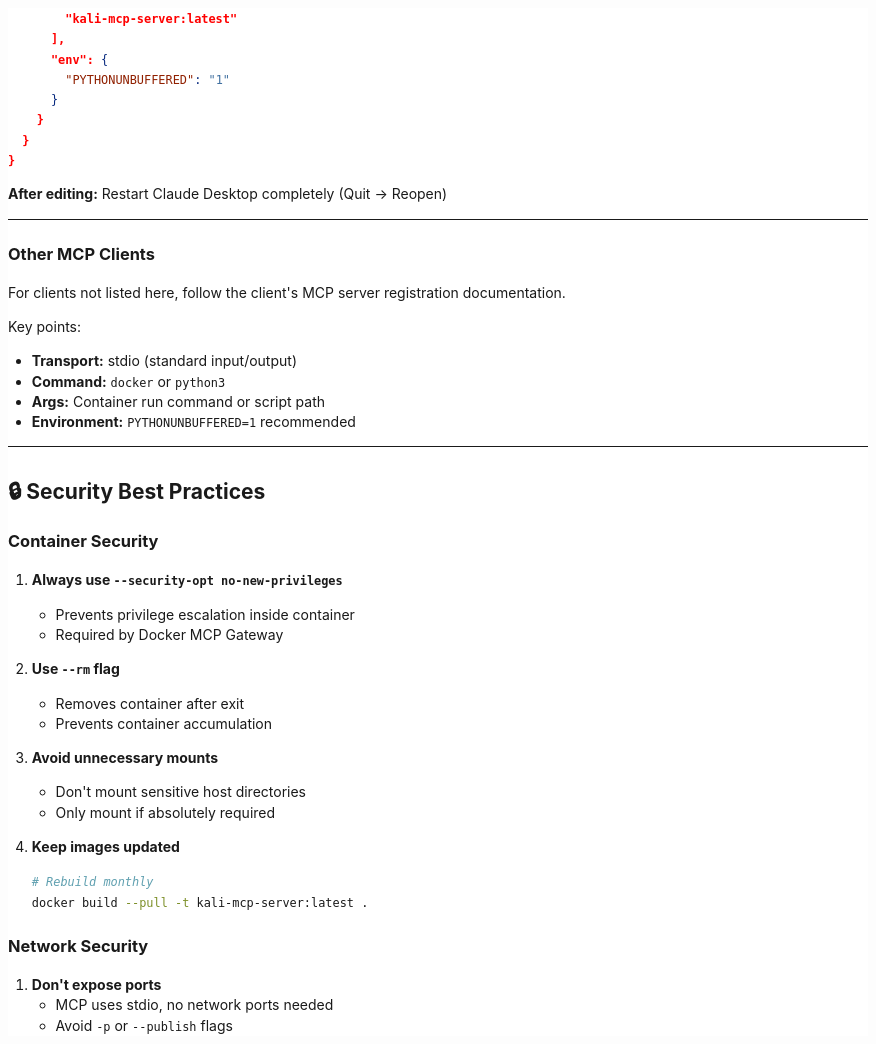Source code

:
 ```json
        "kali-mcp-server:latest"
      ],
      "env": {
        "PYTHONUNBUFFERED": "1"
      }
    }
  }
}
```

**After editing:** Restart Claude Desktop completely (Quit → Reopen)

---

### Other MCP Clients

For clients not listed here, follow the client's MCP server registration documentation.

Key points:

- **Transport:** stdio (standard input/output)
- **Command:** `docker` or `python3`
- **Args:** Container run command or script path
- **Environment:** `PYTHONUNBUFFERED=1` recommended

---

## 🔒 Security Best Practices

### Container Security

1. **Always use `--security-opt no-new-privileges`**
   - Prevents privilege escalation inside container
   - Required by Docker MCP Gateway

2. **Use `--rm` flag**
   - Removes container after exit
   - Prevents container accumulation

3. **Avoid unnecessary mounts**
   - Don't mount sensitive host directories
   - Only mount if absolutely required

4. **Keep images updated**
   ```bash
   # Rebuild monthly
   docker build --pull -t kali-mcp-server:latest .
   ```

### Network Security

1. **Don't expose ports**
   - MCP uses stdio, no network ports needed
   - Avoid `-p` or `--publish` flags
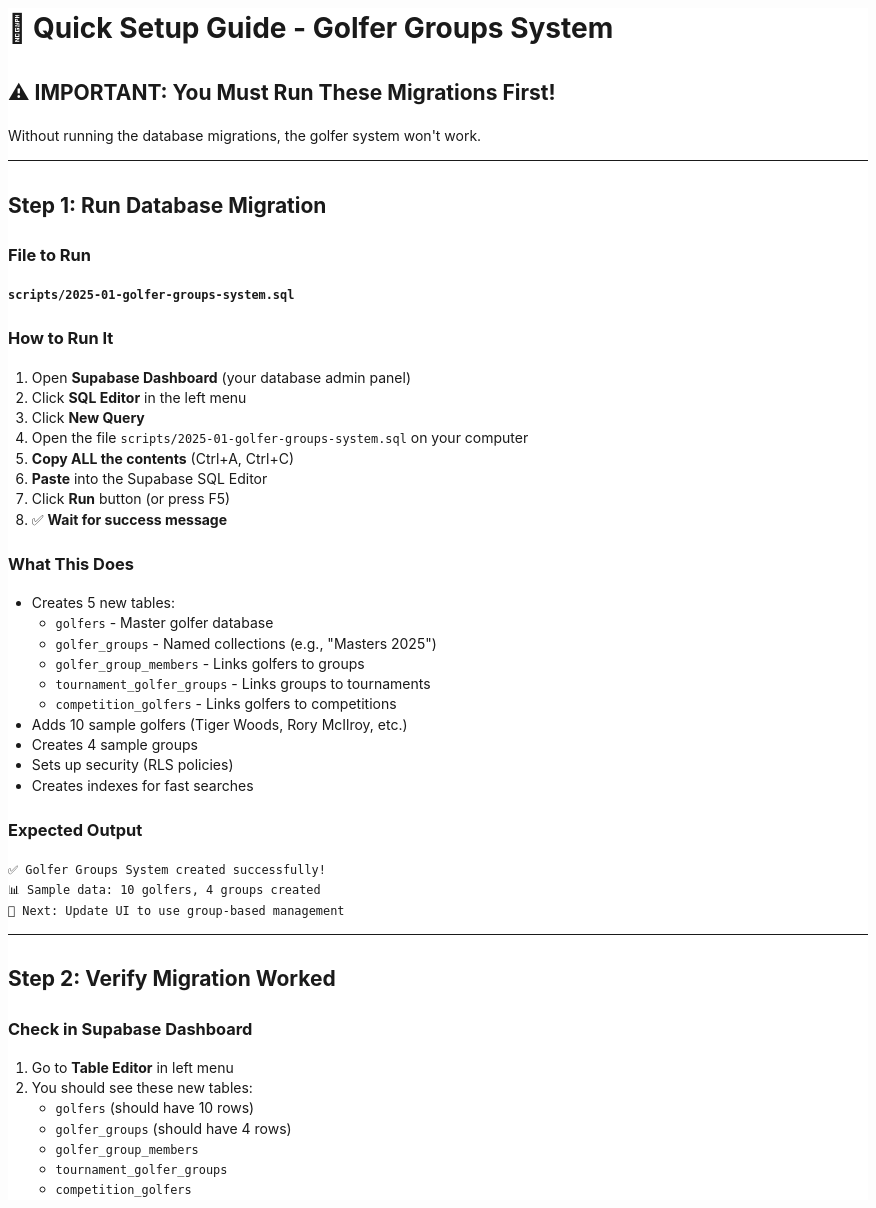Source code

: # 🚀 Quick Setup Guide - Golfer Groups System

## ⚠️ IMPORTANT: You Must Run These Migrations First!

Without running the database migrations, the golfer system won't work.

---

## Step 1: Run Database Migration

### File to Run
**`scripts/2025-01-golfer-groups-system.sql`**

### How to Run It
1. Open **Supabase Dashboard** (your database admin panel)
2. Click **SQL Editor** in the left menu
3. Click **New Query**
4. Open the file `scripts/2025-01-golfer-groups-system.sql` on your computer
5. **Copy ALL the contents** (Ctrl+A, Ctrl+C)
6. **Paste** into the Supabase SQL Editor
7. Click **Run** button (or press F5)
8. ✅ **Wait for success message**

### What This Does
- Creates 5 new tables:
  - `golfers` - Master golfer database
  - `golfer_groups` - Named collections (e.g., "Masters 2025")
  - `golfer_group_members` - Links golfers to groups
  - `tournament_golfer_groups` - Links groups to tournaments
  - `competition_golfers` - Links golfers to competitions
- Adds 10 sample golfers (Tiger Woods, Rory McIlroy, etc.)
- Creates 4 sample groups
- Sets up security (RLS policies)
- Creates indexes for fast searches

### Expected Output
```
✅ Golfer Groups System created successfully!
📊 Sample data: 10 golfers, 4 groups created
🎯 Next: Update UI to use group-based management
```

---

## Step 2: Verify Migration Worked

### Check in Supabase Dashboard
1. Go to **Table Editor** in left menu
2. You should see these new tables:
   - `golfers` (should have 10 rows)
   - `golfer_groups` (should have 4 rows)
   - `golfer_group_members`
   - `tournament_golfer_groups`
   - `competition_golfers`
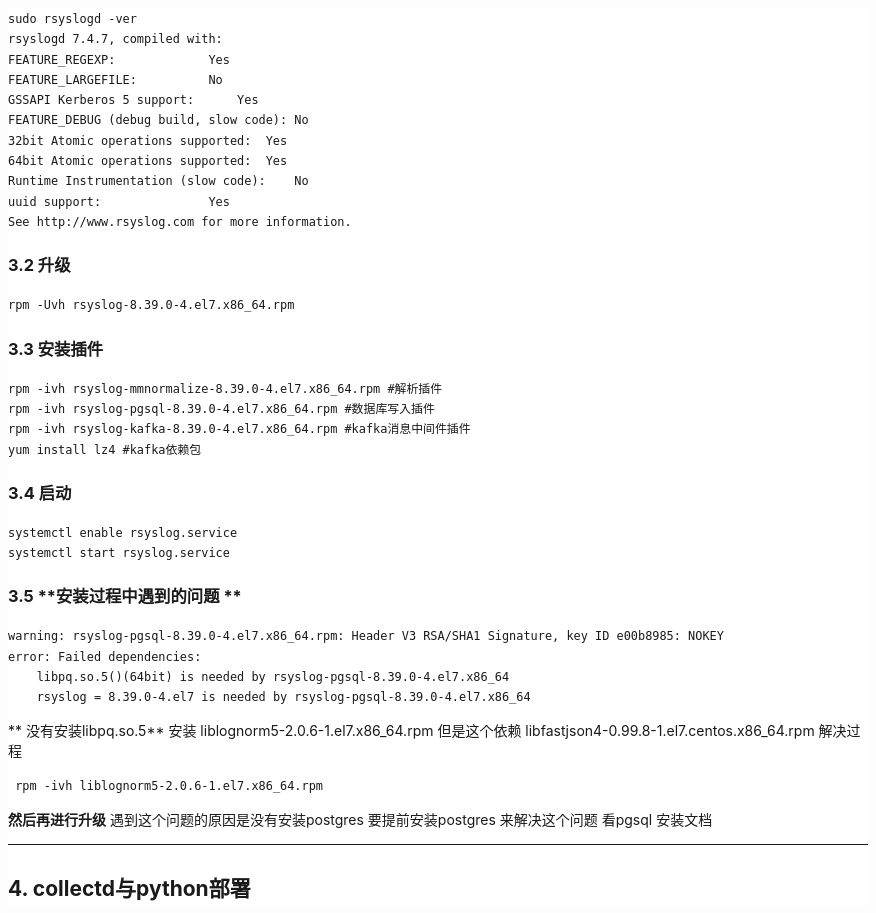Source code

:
 ```shell
sudo rsyslogd -ver
rsyslogd 7.4.7, compiled with:
FEATURE_REGEXP:				Yes
FEATURE_LARGEFILE:			No
GSSAPI Kerberos 5 support:		Yes
FEATURE_DEBUG (debug build, slow code):	No
32bit Atomic operations supported:	Yes
64bit Atomic operations supported:	Yes
Runtime Instrumentation (slow code):	No
uuid support:				Yes
See http://www.rsyslog.com for more information.
```
### 3.2 **升级**

``` shell
rpm -Uvh rsyslog-8.39.0-4.el7.x86_64.rpm
```
### 3.3 **安装插件**

```shell
rpm -ivh rsyslog-mmnormalize-8.39.0-4.el7.x86_64.rpm #解析插件
rpm -ivh rsyslog-pgsql-8.39.0-4.el7.x86_64.rpm #数据库写入插件
rpm -ivh rsyslog-kafka-8.39.0-4.el7.x86_64.rpm #kafka消息中间件插件
yum install lz4 #kafka依赖包
```
### 3.4  **启动**

``` shell
systemctl enable rsyslog.service
systemctl start rsyslog.service
```
### 3.5 **安装过程中遇到的问题 **

``` shell
warning: rsyslog-pgsql-8.39.0-4.el7.x86_64.rpm: Header V3 RSA/SHA1 Signature, key ID e00b8985: NOKEY
error: Failed dependencies:
	libpq.so.5()(64bit) is needed by rsyslog-pgsql-8.39.0-4.el7.x86_64
	rsyslog = 8.39.0-4.el7 is needed by rsyslog-pgsql-8.39.0-4.el7.x86_64
```
** 没有安装libpq.so.5**
安装 liblognorm5-2.0.6-1.el7.x86_64.rpm 但是这个依赖 libfastjson4-0.99.8-1.el7.centos.x86_64.rpm
解决过程

```shell
 rpm -ivh liblognorm5-2.0.6-1.el7.x86_64.rpm
```
**然后再进行升级**
遇到这个问题的原因是没有安装postgres 要提前安装postgres 来解决这个问题 看pgsql 安装文档

-----

## 4. **collectd与python部署**
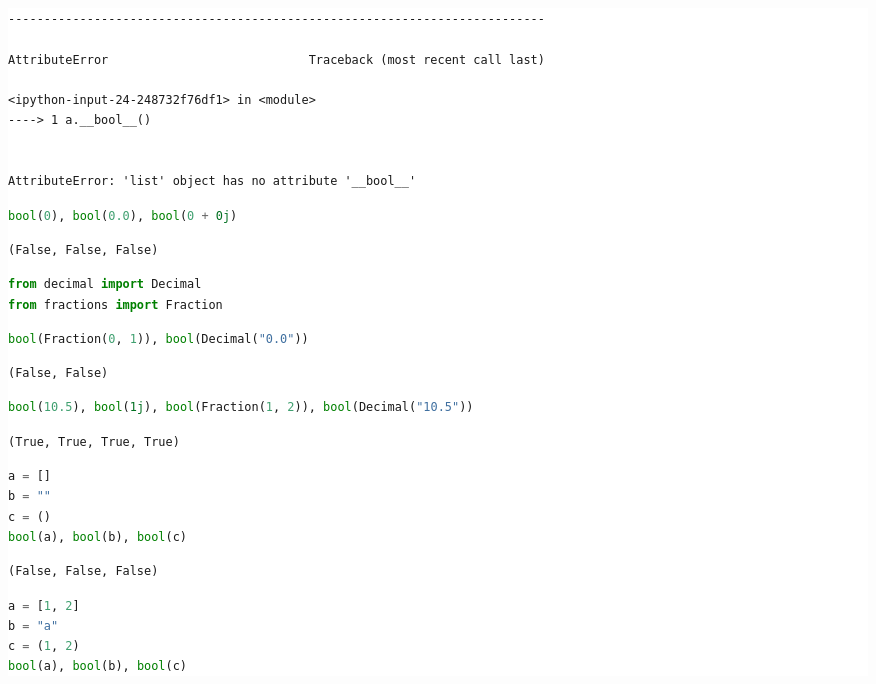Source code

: 
    ---------------------------------------------------------------------------

    AttributeError                            Traceback (most recent call last)

    <ipython-input-24-248732f76df1> in <module>
    ----> 1 a.__bool__()
    

    AttributeError: 'list' object has no attribute '__bool__'



```python
bool(0), bool(0.0), bool(0 + 0j)
```




    (False, False, False)




```python
from decimal import Decimal
from fractions import Fraction
```


```python
bool(Fraction(0, 1)), bool(Decimal("0.0"))
```




    (False, False)




```python
bool(10.5), bool(1j), bool(Fraction(1, 2)), bool(Decimal("10.5"))
```




    (True, True, True, True)




```python
a = []
b = ""
c = ()
bool(a), bool(b), bool(c)
```




    (False, False, False)




```python
a = [1, 2]
b = "a"
c = (1, 2)
bool(a), bool(b), bool(c)
```
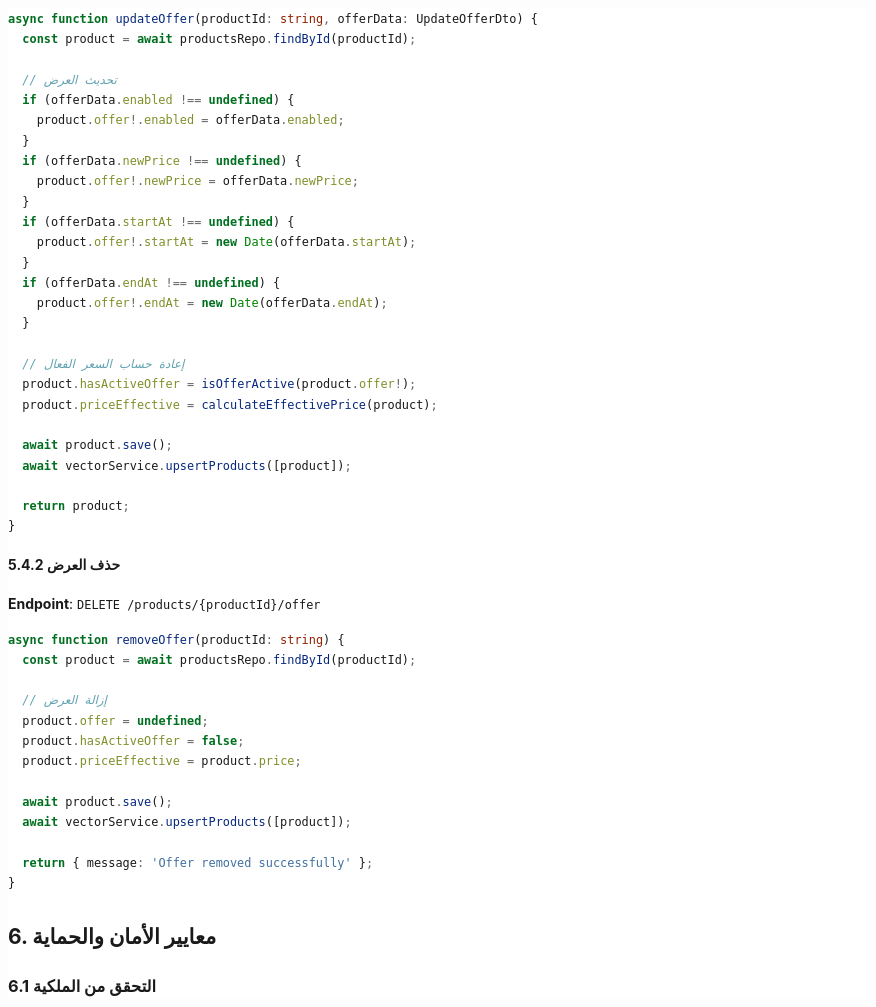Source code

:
 ```typescript
async function updateOffer(productId: string, offerData: UpdateOfferDto) {
  const product = await productsRepo.findById(productId);

  // تحديث العرض
  if (offerData.enabled !== undefined) {
    product.offer!.enabled = offerData.enabled;
  }
  if (offerData.newPrice !== undefined) {
    product.offer!.newPrice = offerData.newPrice;
  }
  if (offerData.startAt !== undefined) {
    product.offer!.startAt = new Date(offerData.startAt);
  }
  if (offerData.endAt !== undefined) {
    product.offer!.endAt = new Date(offerData.endAt);
  }

  // إعادة حساب السعر الفعال
  product.hasActiveOffer = isOfferActive(product.offer!);
  product.priceEffective = calculateEffectivePrice(product);

  await product.save();
  await vectorService.upsertProducts([product]);

  return product;
}
```

#### 5.4.2 حذف العرض

**Endpoint**: `DELETE /products/{productId}/offer`

```typescript
async function removeOffer(productId: string) {
  const product = await productsRepo.findById(productId);

  // إزالة العرض
  product.offer = undefined;
  product.hasActiveOffer = false;
  product.priceEffective = product.price;

  await product.save();
  await vectorService.upsertProducts([product]);

  return { message: 'Offer removed successfully' };
}
```


## 6. معايير الأمان والحماية

### 6.1 التحقق من الملكية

- - - - -

- Prompt -
In the records above, the line with "For clients not" marks the start and the line with "- Don't mount sensitive host directories" marks the end; copy that stretch exactly, both lines included, and nothing else.

- Task solution -
For clients not listed here, follow the client's MCP server registration documentation.

Key points:

- **Transport:** stdio (standard input/output)
- **Command:** `docker` or `python3`
- **Args:** Container run command or script path
- **Environment:** `PYTHONUNBUFFERED=1` recommended

---

## 🔒 Security Best Practices

### Container Security

1. **Always use `--security-opt no-new-privileges`**
   - Prevents privilege escalation inside container
   - Required by Docker MCP Gateway

2. **Use `--rm` flag**
   - Removes container after exit
   - Prevents container accumulation

3. **Avoid unnecessary mounts**
   - Don't mount sensitive host directories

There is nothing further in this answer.